Multiple Electrolyte Imbalances and Mixed Acid-base Disorder Posing a Diagnostic Dilemma

A Case Report

Fortune O. Alabi; Christopher O. Alabi; Rafaela G. Basso; Nadia Lakhdar; Adebanke O. Oderinde


J Med Case Reports. 2020;14(15) 

In This Article

Abstract and Introduction


Background: In clinical practice, both the history and laboratory testing are paramount to making an accurate diagnosis. Situations in which laboratory findings and patient history are not congruent pose a diagnostic dilemma. We report a case of a young woman presenting with a myriad of electrolyte and acid-base disorders. Difficulty in reaching a unifying diagnosis persisted due to discordant patient history. We believe this case shows that lab findings will clearly portray the problems a patient has and should be given more credence in a case where the history is discordant with lab findings.

Case presentation: A 28-year-old Hispanic American woman presented to the emergency room of our institution with a complaint of painless and sudden onset of stiffness in her upper and lower limbs. Associated weakness worse in the distal limbs was also reported. She experienced shortness of breath with minimal exertion, diaphoresis, and anxiety. Her vital signs revealed tachycardia without corresponding fever. She was conscious, oriented, and alert. Her physical exam revealed dry mucous membranes and warm extremities. She denied recent consumption of a large carbohydrate meal, diarrhea, vomiting, use of laxatives, and use of alcohol or recreational drugs. She vaguely described two previous similar episodes in the last 7 months that spontaneously resolved. Her medical history was significant only for hypothyroidism treated with daily levothyroxine tablets. Laboratory analysis revealed the following abnormalities: an elevated anion gap with significant lactate, hypokalemia, hypomagnesemia, elevated mean corpuscular volume, elevated mean cell hemoglobin, and elevated liver enzymes with aspartate aminotransferase/alanine aminotransferase ratio > 2. She was hydrated with balanced crystalloids, and her electrolyte deficiencies corrected. The etiology of her multiple electrolyte abnormalities was unclear because alcohol use was vehemently denied. Extensive evaluation for causes of electrolyte disorder was undertaken, which was unrevealing. On further interrogation, she admitted to recent alcohol intoxication and several episodes of vomiting before presentation. She was advised to refrain from alcohol use and discharged afterward.

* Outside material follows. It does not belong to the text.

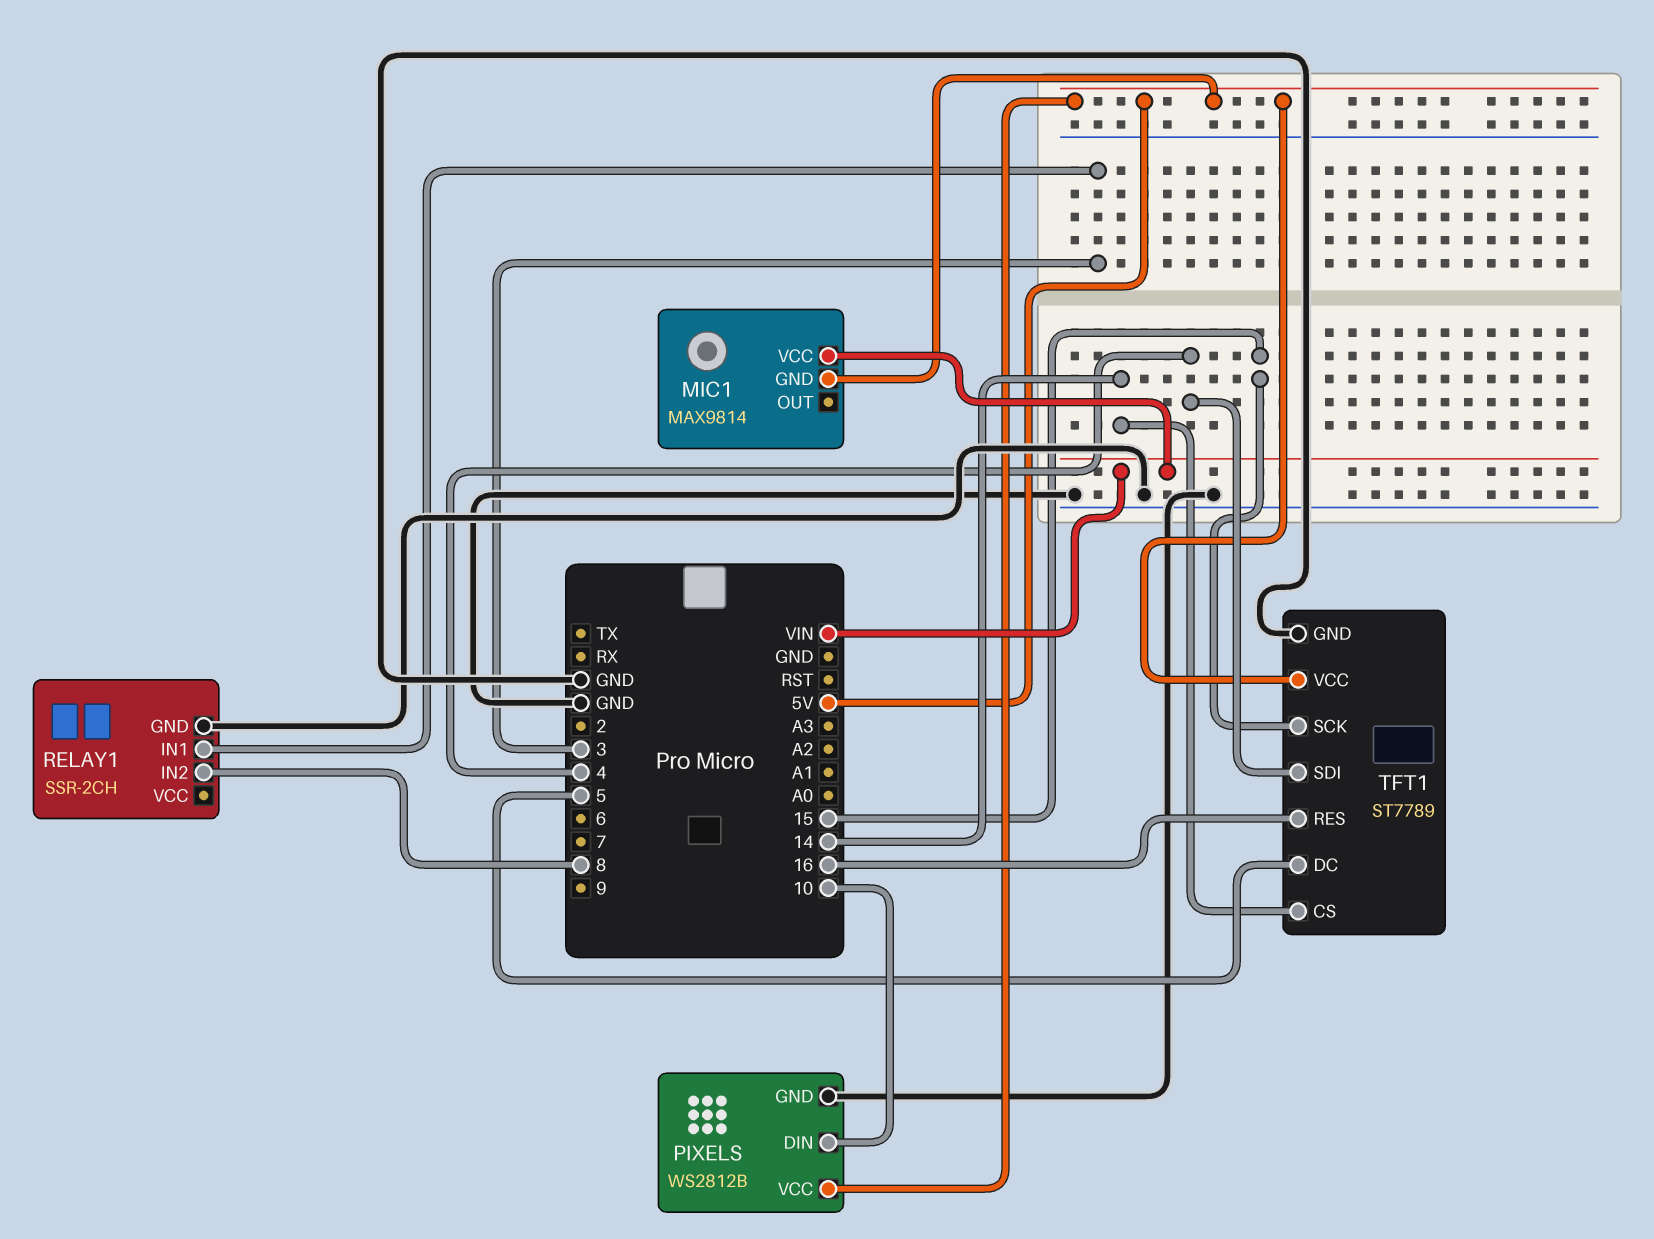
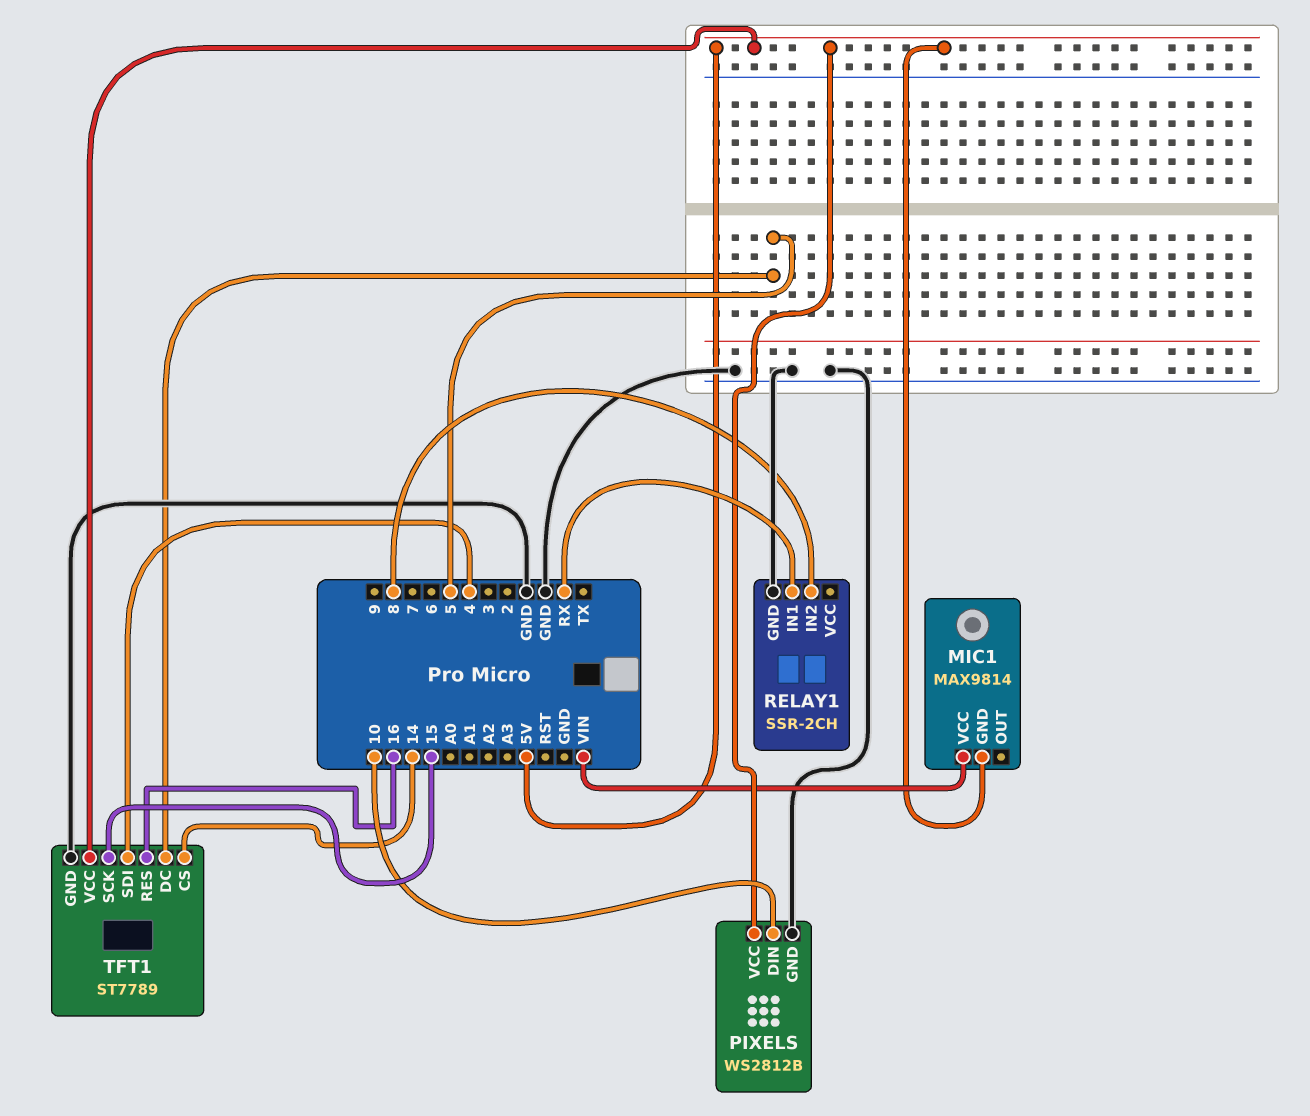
RELAY1 pin IN1: 3 -> RX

Conclusion: Both patient history and laboratory analysis have a role in identifying and confirming a diagnosis. In cases in which laboratory tests are incongruous with reported history, making a unifying diagnosis can be challenging or delayed. The importance of taking a comprehensive history cannot be overemphasized, but history provided by patients may be prone to intentional or unintentional distortion, whereas laboratory findings are more objective. The case presented underscores why the lab findings should be given credence in cases in which there is discordance between lab results and the provided patient history.